Clause 62 includes new powers to allow for fees to be charged to recover costs in relation to waste management licensing of producer responsibility schemes. The powers will enable the fees and charges to be updated by way of a charging scheme. Charging for regulatory activities carried out reduces the burden on general taxation. The clause aims to ensure that the costs associated with enforcement activity in Northern Ireland are appropriately recovered — a practical application of "the polluter pays" principle.

Clause 64 ensures that the Department will have powers to direct a registered carrier to collect specified waste and deliver it to a specified site. That addresses a gap in current legislation with respect to the removal of harmful waste from a site, and its safe treatment or disposal.

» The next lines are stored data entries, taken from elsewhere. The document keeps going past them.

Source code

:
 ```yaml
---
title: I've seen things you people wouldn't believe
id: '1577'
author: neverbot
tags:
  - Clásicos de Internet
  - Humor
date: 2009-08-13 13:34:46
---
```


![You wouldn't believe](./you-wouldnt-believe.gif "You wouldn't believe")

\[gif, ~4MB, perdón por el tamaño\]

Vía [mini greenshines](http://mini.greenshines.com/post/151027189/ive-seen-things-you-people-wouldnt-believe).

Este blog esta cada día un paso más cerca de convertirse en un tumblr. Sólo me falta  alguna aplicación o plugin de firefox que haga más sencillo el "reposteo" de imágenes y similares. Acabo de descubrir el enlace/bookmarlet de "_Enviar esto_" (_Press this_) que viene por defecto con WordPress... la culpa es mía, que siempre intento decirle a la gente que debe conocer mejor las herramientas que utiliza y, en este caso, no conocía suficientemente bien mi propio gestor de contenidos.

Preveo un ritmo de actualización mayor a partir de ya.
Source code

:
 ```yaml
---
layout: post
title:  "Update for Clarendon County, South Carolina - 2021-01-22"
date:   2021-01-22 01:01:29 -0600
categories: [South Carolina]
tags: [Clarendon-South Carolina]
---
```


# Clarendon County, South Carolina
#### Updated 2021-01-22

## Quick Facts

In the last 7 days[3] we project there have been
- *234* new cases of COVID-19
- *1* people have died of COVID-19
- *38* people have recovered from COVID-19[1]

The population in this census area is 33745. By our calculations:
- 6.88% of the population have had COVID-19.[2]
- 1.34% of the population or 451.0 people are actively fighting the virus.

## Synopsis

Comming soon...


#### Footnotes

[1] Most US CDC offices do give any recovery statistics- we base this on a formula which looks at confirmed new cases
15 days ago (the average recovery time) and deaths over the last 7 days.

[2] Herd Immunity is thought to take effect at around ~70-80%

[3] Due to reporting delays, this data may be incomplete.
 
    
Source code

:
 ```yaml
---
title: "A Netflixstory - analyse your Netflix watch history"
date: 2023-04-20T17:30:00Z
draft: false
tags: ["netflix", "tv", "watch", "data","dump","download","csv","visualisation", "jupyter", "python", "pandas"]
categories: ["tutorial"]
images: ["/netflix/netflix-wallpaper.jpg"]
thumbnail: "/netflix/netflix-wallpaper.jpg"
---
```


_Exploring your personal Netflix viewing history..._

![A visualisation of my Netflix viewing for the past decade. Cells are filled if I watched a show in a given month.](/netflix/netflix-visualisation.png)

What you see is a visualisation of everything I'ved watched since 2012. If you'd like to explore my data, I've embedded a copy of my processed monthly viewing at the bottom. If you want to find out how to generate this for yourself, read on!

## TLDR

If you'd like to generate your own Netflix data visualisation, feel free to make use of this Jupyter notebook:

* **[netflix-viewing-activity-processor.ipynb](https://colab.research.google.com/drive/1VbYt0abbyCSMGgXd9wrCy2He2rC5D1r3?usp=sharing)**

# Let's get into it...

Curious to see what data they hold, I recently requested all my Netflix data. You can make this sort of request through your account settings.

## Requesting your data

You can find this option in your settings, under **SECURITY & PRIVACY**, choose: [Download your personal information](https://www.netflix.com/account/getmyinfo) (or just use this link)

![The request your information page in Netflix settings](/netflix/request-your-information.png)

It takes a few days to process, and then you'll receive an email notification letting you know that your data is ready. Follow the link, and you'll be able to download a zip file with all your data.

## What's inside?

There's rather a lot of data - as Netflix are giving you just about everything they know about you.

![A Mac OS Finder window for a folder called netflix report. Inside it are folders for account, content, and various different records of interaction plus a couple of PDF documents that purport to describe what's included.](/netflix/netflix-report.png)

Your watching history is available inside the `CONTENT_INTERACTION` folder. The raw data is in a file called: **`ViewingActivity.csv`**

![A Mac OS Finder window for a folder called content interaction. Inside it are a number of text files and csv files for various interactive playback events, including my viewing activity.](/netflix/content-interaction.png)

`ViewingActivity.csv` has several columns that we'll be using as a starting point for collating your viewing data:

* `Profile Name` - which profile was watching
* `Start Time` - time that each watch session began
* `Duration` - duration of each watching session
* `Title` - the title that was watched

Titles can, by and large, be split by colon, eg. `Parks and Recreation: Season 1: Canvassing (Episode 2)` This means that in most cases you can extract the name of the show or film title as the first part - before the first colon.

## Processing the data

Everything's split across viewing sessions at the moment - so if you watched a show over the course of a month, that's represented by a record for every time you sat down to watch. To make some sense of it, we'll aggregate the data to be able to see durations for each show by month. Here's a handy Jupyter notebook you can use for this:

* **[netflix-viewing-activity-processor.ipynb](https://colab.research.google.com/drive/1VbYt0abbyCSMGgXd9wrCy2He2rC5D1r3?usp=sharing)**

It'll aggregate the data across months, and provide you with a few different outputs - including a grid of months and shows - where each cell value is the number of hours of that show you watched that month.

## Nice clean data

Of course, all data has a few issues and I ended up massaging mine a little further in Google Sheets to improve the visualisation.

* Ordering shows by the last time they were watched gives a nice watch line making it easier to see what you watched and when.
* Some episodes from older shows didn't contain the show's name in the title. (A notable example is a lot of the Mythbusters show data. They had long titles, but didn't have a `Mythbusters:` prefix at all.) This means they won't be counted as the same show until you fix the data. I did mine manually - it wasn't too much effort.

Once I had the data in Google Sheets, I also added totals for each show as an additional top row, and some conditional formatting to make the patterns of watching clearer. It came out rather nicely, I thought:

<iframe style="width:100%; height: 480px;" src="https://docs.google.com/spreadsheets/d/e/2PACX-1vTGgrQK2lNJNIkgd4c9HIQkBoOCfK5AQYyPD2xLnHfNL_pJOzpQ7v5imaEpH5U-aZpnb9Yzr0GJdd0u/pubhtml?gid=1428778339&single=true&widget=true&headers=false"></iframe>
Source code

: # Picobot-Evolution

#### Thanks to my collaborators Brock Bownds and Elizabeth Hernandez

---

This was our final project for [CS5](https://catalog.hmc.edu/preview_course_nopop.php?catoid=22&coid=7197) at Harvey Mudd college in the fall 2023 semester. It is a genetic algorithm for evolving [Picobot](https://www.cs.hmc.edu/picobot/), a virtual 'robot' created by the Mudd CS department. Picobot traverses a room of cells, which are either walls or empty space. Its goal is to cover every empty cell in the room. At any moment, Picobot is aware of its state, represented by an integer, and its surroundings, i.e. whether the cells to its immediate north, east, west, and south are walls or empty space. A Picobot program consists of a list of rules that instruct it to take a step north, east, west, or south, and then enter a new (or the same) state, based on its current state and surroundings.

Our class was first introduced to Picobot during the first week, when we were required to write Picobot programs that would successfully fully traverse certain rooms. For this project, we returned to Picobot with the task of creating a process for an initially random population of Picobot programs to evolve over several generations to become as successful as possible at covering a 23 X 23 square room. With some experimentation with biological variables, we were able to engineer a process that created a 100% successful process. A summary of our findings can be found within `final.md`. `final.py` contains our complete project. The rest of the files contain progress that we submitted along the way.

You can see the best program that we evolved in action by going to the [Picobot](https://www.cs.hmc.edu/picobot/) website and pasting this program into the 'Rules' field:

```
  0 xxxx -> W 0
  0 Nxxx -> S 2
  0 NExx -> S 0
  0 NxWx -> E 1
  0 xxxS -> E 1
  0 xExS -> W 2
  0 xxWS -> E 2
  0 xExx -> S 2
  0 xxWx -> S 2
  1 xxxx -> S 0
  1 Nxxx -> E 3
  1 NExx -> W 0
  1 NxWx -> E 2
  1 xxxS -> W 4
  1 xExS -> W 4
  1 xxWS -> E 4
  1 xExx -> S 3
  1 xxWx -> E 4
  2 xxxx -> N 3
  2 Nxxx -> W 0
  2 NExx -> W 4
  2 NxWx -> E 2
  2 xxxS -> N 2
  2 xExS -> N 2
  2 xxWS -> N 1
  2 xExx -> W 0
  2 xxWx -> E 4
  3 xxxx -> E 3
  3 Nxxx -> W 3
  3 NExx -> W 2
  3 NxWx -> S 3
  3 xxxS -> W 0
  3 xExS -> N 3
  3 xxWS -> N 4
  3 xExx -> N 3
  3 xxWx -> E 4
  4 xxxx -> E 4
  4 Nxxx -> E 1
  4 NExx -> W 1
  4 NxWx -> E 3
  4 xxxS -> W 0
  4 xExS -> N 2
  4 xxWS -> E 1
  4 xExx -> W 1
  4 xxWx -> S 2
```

Clause 68 is a technical amendment to ensure the amendments to the Waste and Contaminated Land (Northern Ireland) Order 1997 by the Environment Bill, which will confer functions on DAERA, rather than the former Department of the Environment.

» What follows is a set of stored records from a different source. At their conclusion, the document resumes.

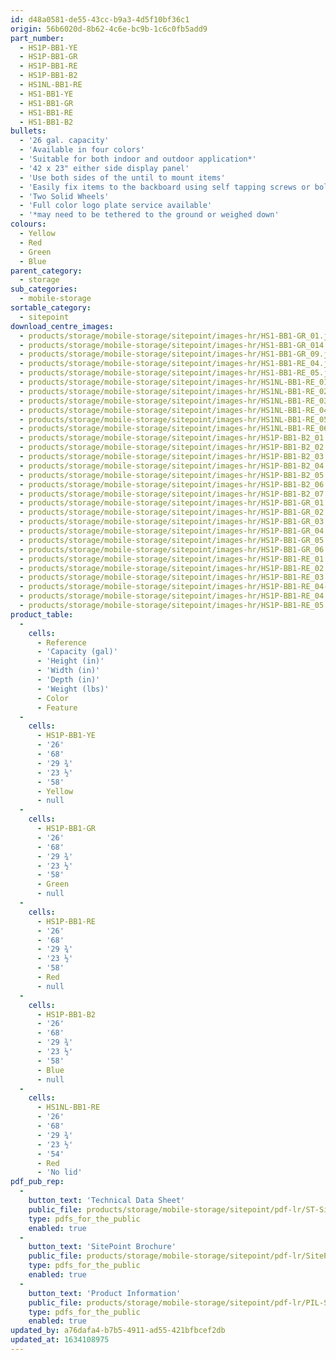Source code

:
 ```yaml
---
id: d48a0581-de55-43cc-b9a3-4d5f10bf36c1
origin: 56b6020d-8b62-4c6e-bc9b-1c6c0fb5add9
part_number:
  - HS1P-BB1-YE
  - HS1P-BB1-GR
  - HS1P-BB1-RE
  - HS1P-BB1-B2
  - HS1NL-BB1-RE
  - HS1-BB1-YE
  - HS1-BB1-GR
  - HS1-BB1-RE
  - HS1-BB1-B2
bullets:
  - '26 gal. capacity'
  - 'Available in four colors'
  - 'Suitable for both indoor and outdoor application*'
  - '42 x 23" either side display panel'
  - 'Use both sides of the until to mount items'
  - 'Easily fix items to the backboard using self tapping screws or bolts (not included)'
  - 'Two Solid Wheels'
  - 'Full color logo plate service available'
  - '*may need to be tethered to the ground or weighed down'
colours:
  - Yellow
  - Red
  - Green
  - Blue
parent_category:
  - storage
sub_categories:
  - mobile-storage
sortable_category:
  - sitepoint
download_centre_images:
  - products/storage/mobile-storage/sitepoint/images-hr/HS1-BB1-GR_01.jpg
  - products/storage/mobile-storage/sitepoint/images-hr/HS1-BB1-GR_014.jpg
  - products/storage/mobile-storage/sitepoint/images-hr/HS1-BB1-GR_09.jpg
  - products/storage/mobile-storage/sitepoint/images-hr/HS1-BB1-RE_04.jpg
  - products/storage/mobile-storage/sitepoint/images-hr/HS1-BB1-RE_05.jpg
  - products/storage/mobile-storage/sitepoint/images-hr/HS1NL-BB1-RE_01.jpg
  - products/storage/mobile-storage/sitepoint/images-hr/HS1NL-BB1-RE_02.jpg
  - products/storage/mobile-storage/sitepoint/images-hr/HS1NL-BB1-RE_03.jpg
  - products/storage/mobile-storage/sitepoint/images-hr/HS1NL-BB1-RE_04.jpg
  - products/storage/mobile-storage/sitepoint/images-hr/HS1NL-BB1-RE_05.jpg
  - products/storage/mobile-storage/sitepoint/images-hr/HS1NL-BB1-RE_06.jpg
  - products/storage/mobile-storage/sitepoint/images-hr/HS1P-BB1-B2_01.jpg
  - products/storage/mobile-storage/sitepoint/images-hr/HS1P-BB1-B2_02.jpg
  - products/storage/mobile-storage/sitepoint/images-hr/HS1P-BB1-B2_03.jpg
  - products/storage/mobile-storage/sitepoint/images-hr/HS1P-BB1-B2_04.jpg
  - products/storage/mobile-storage/sitepoint/images-hr/HS1P-BB1-B2_05.jpg
  - products/storage/mobile-storage/sitepoint/images-hr/HS1P-BB1-B2_06.jpg
  - products/storage/mobile-storage/sitepoint/images-hr/HS1P-BB1-B2_07.jpg
  - products/storage/mobile-storage/sitepoint/images-hr/HS1P-BB1-GR_01.jpg
  - products/storage/mobile-storage/sitepoint/images-hr/HS1P-BB1-GR_02.jpg
  - products/storage/mobile-storage/sitepoint/images-hr/HS1P-BB1-GR_03.jpg
  - products/storage/mobile-storage/sitepoint/images-hr/HS1P-BB1-GR_04.jpg
  - products/storage/mobile-storage/sitepoint/images-hr/HS1P-BB1-GR_05.jpg
  - products/storage/mobile-storage/sitepoint/images-hr/HS1P-BB1-GR_06.jpg
  - products/storage/mobile-storage/sitepoint/images-hr/HS1P-BB1-RE_01.jpg
  - products/storage/mobile-storage/sitepoint/images-hr/HS1P-BB1-RE_02.jpg
  - products/storage/mobile-storage/sitepoint/images-hr/HS1P-BB1-RE_03.jpg
  - products/storage/mobile-storage/sitepoint/images-hr/HS1P-BB1-RE_04-(1).jpg
  - products/storage/mobile-storage/sitepoint/images-hr/HS1P-BB1-RE_04.jpg
  - products/storage/mobile-storage/sitepoint/images-hr/HS1P-BB1-RE_05.jpg
product_table:
  -
    cells:
      - Reference
      - 'Capacity (gal)'
      - 'Height (in)'
      - 'Width (in)'
      - 'Depth (in)'
      - 'Weight (lbs)'
      - Color
      - Feature
  -
    cells:
      - HS1P-BB1-YE
      - '26'
      - '68'
      - '29 ¾'
      - '23 ½'
      - '58'
      - Yellow
      - null
  -
    cells:
      - HS1P-BB1-GR
      - '26'
      - '68'
      - '29 ¾'
      - '23 ½'
      - '58'
      - Green
      - null
  -
    cells:
      - HS1P-BB1-RE
      - '26'
      - '68'
      - '29 ¾'
      - '23 ½'
      - '58'
      - Red
      - null
  -
    cells:
      - HS1P-BB1-B2
      - '26'
      - '68'
      - '29 ¾'
      - '23 ½'
      - '58'
      - Blue
      - null
  -
    cells:
      - HS1NL-BB1-RE
      - '26'
      - '68'
      - '29 ¾'
      - '23 ½'
      - '54'
      - Red
      - 'No lid'
pdf_pub_rep:
  -
    button_text: 'Technical Data Sheet'
    public_file: products/storage/mobile-storage/sitepoint/pdf-lr/ST-SitePoint-TD_US.pdf
    type: pdfs_for_the_public
    enabled: true
  -
    button_text: 'SitePoint Brochure'
    public_file: products/storage/mobile-storage/sitepoint/pdf-lr/SitePoint.EN-bro.v06_LR.pdf
    type: pdfs_for_the_public
    enabled: true
  -
    button_text: 'Product Information'
    public_file: products/storage/mobile-storage/sitepoint/pdf-lr/PIL-SAL-0044.pdf
    type: pdfs_for_the_public
    enabled: true
updated_by: a76dafa4-b7b5-4911-ad55-421bfbcef2db
updated_at: 1634108975
---
```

I now turn to Part 5 of the Bill about provisions relating to the water environment. Clause 81 provides a regulation-making power to the DEFRA Secretary of State to make provision about the substances to be taken into account in assessing the chemical status of surface water or ground water and to specify standards for those substances or in relation to the chemical status of water bodies. Where those regulations could be made under DAERA's own powers, under clause 83, the DEFRA Secretary of State must obtain DAERA's consent. The provision will ensure that, after the transition period, the UK will still be able to update the list of priority hazardous substances and specify standards.

Clause 83, which I have just mentioned, confers the same powers on DAERA in relation to Northern Ireland to make regulations about the substances to be taken into account when assessing the chemical status of surface water or ground water and to specify standards for those substances or in relation to the chemical status of water bodies. Again, this will ensure that Northern Ireland can continue to update the list of priority hazardous substances and specify standards after the end of the transition period.

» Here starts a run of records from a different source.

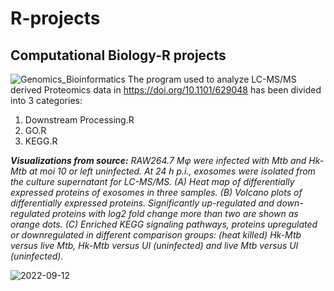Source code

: # R-projects
## Computational Biology-R projects
![Genomics_Bioinformatics](https://user-images.githubusercontent.com/10911804/189701025-c088f840-0164-4c22-af9b-10c937e09bde.jpg)
The program used to analyze LC-MS/MS derived Proteomics data in <https://doi.org/10.1101/629048> has been divided into 3 categories:
1. Downstream Processing.R
2. GO.R
3. KEGG.R

***Visualizations from source:*** 
*RAW264.7 Mφ were infected with Mtb and Hk-Mtb at moi 10 or left uninfected. At 24 h p.i., exosomes were isolated from the culture supernatant for LC-MS/MS. (A) Heat map of differentially expressed proteins of exosomes in three samples. (B) Volcano plots of differentially expressed proteins. Significantly up-regulated and down-regulated proteins with log2 fold change more than two are shown as orange dots. (C) Enriched KEGG signaling pathways, proteins upregulated or downregulated in different comparison groups: (heat killed) Hk-Mtb versus live Mtb, Hk-Mtb versus UI (uninfected) and live Mtb versus UI (uninfected).*

![2022-09-12](https://user-images.githubusercontent.com/10911804/189721347-c18fd577-8f42-43e3-baa6-350ae6ca349e.png)






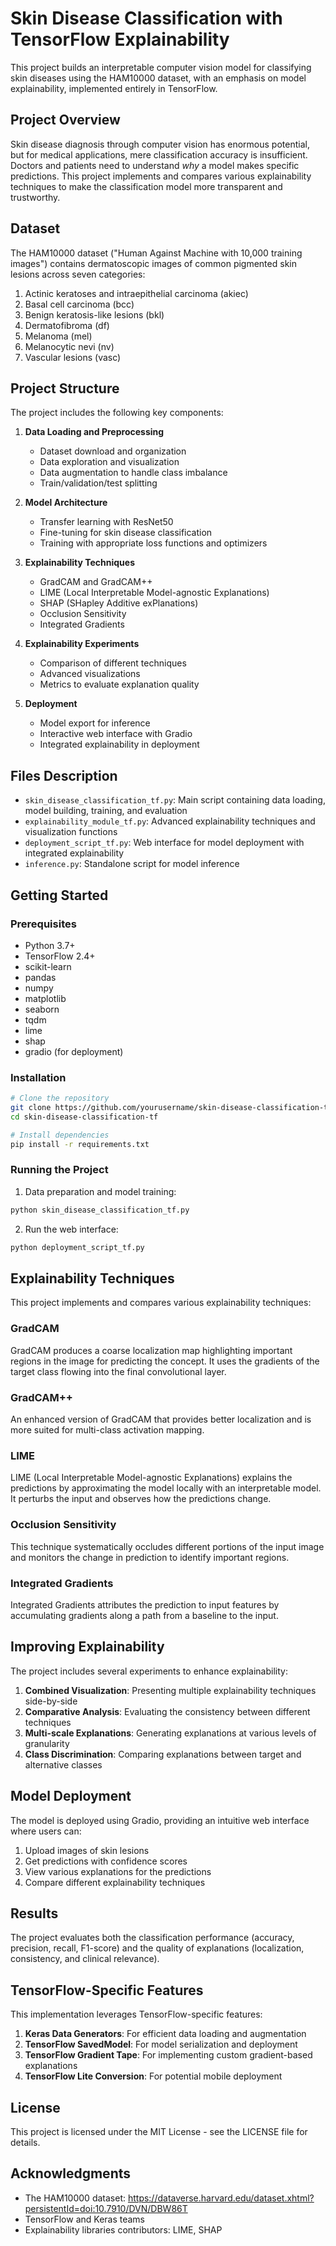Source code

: # Skin Disease Classification with TensorFlow Explainability

This project builds an interpretable computer vision model for classifying skin diseases using the HAM10000 dataset, with an emphasis on model explainability, implemented entirely in TensorFlow.

## Project Overview

Skin disease diagnosis through computer vision has enormous potential, but for medical applications, mere classification accuracy is insufficient. Doctors and patients need to understand *why* a model makes specific predictions. This project implements and compares various explainability techniques to make the classification model more transparent and trustworthy.

## Dataset

The HAM10000 dataset ("Human Against Machine with 10,000 training images") contains dermatoscopic images of common pigmented skin lesions across seven categories:

1. Actinic keratoses and intraepithelial carcinoma (akiec)
2. Basal cell carcinoma (bcc)
3. Benign keratosis-like lesions (bkl)
4. Dermatofibroma (df)
5. Melanoma (mel)
6. Melanocytic nevi (nv)
7. Vascular lesions (vasc)

## Project Structure

The project includes the following key components:

1. **Data Loading and Preprocessing**
   - Dataset download and organization
   - Data exploration and visualization
   - Data augmentation to handle class imbalance
   - Train/validation/test splitting

2. **Model Architecture**
   - Transfer learning with ResNet50
   - Fine-tuning for skin disease classification
   - Training with appropriate loss functions and optimizers

3. **Explainability Techniques**
   - GradCAM and GradCAM++
   - LIME (Local Interpretable Model-agnostic Explanations)
   - SHAP (SHapley Additive exPlanations)
   - Occlusion Sensitivity
   - Integrated Gradients

4. **Explainability Experiments**
   - Comparison of different techniques
   - Advanced visualizations
   - Metrics to evaluate explanation quality

5. **Deployment**
   - Model export for inference
   - Interactive web interface with Gradio
   - Integrated explainability in deployment

## Files Description

- `skin_disease_classification_tf.py`: Main script containing data loading, model building, training, and evaluation
- `explainability_module_tf.py`: Advanced explainability techniques and visualization functions
- `deployment_script_tf.py`: Web interface for model deployment with integrated explainability
- `inference.py`: Standalone script for model inference

## Getting Started

### Prerequisites

- Python 3.7+
- TensorFlow 2.4+
- scikit-learn
- pandas
- numpy
- matplotlib
- seaborn
- tqdm
- lime
- shap
- gradio (for deployment)

### Installation

```bash
# Clone the repository
git clone https://github.com/yourusername/skin-disease-classification-tf.git
cd skin-disease-classification-tf

# Install dependencies
pip install -r requirements.txt
```

### Running the Project

1. Data preparation and model training:
```bash
python skin_disease_classification_tf.py
```

2. Run the web interface:
```bash
python deployment_script_tf.py
```

## Explainability Techniques

This project implements and compares various explainability techniques:

### GradCAM
GradCAM produces a coarse localization map highlighting important regions in the image for predicting the concept. It uses the gradients of the target class flowing into the final convolutional layer.

### GradCAM++
An enhanced version of GradCAM that provides better localization and is more suited for multi-class activation mapping.

### LIME
LIME (Local Interpretable Model-agnostic Explanations) explains the predictions by approximating the model locally with an interpretable model. It perturbs the input and observes how the predictions change.

### Occlusion Sensitivity
This technique systematically occludes different portions of the input image and monitors the change in prediction to identify important regions.

### Integrated Gradients
Integrated Gradients attributes the prediction to input features by accumulating gradients along a path from a baseline to the input.

## Improving Explainability

The project includes several experiments to enhance explainability:

1. **Combined Visualization**: Presenting multiple explainability techniques side-by-side
2. **Comparative Analysis**: Evaluating the consistency between different techniques
3. **Multi-scale Explanations**: Generating explanations at various levels of granularity
4. **Class Discrimination**: Comparing explanations between target and alternative classes

## Model Deployment

The model is deployed using Gradio, providing an intuitive web interface where users can:

1. Upload images of skin lesions
2. Get predictions with confidence scores
3. View various explanations for the predictions
4. Compare different explainability techniques

## Results

The project evaluates both the classification performance (accuracy, precision, recall, F1-score) and the quality of explanations (localization, consistency, and clinical relevance).

## TensorFlow-Specific Features

This implementation leverages TensorFlow-specific features:

1. **Keras Data Generators**: For efficient data loading and augmentation
2. **TensorFlow SavedModel**: For model serialization and deployment
3. **TensorFlow Gradient Tape**: For implementing custom gradient-based explanations
4. **TensorFlow Lite Conversion**: For potential mobile deployment

## License

This project is licensed under the MIT License - see the LICENSE file for details.

## Acknowledgments

- The HAM10000 dataset: https://dataverse.harvard.edu/dataset.xhtml?persistentId=doi:10.7910/DVN/DBW86T
- TensorFlow and Keras teams
- Explainability libraries contributors: LIME, SHAP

Part 8 of the Bill covers miscellaneous and general provisions and includes the final provision for which I seek legislative consent. Clause 125 gives effect to schedule 19, which allows the DEFRA Secretary of State to make regulations to amend two pieces of retained European Union law relating to registration, evaluation, authorisation and restriction of chemicals, generally referred to as REACH. These are the REACH Regulation and the REACH Enforcement Regulations 2008. The Secretary of State cannot make such regulations without the consent of the devolved Administrations, including DAERA, and is also required to consider any request by a relevant devolved authority to make regulations. The schedule also confers a power on DAERA and/or the Department for the Economy to amend REACH Enforcement Regulations 2008 independently of the DEFRA Secretary of State.

While that concludes the list of provisions for which legislative consent is being sought, I would also like to highlight the commencement provisions in clause 131 to reinforce the point that I made earlier about the implementation of these provisions being subject to the consent or approval of the Assembly. With the exception of clause 125 and its associated schedule 19, all of the provisions that I have outlined to you today require the Assembly's approval of a draft commencement order before being brought into operation. Members will, therefore, quite rightly, have the opportunity to debate the merits of the Bill's provisions before bringing them into force.

Our environment is precious in its own right, but it also contributes significantly to our economic prosperity and the physical and mental health of our citizens. Therefore, it deserves to be properly protected and improved for the benefit of all. I believe that the provisions of the Bill that I have highlighted will help us to achieve that. Accordingly, I commend the motion to the House.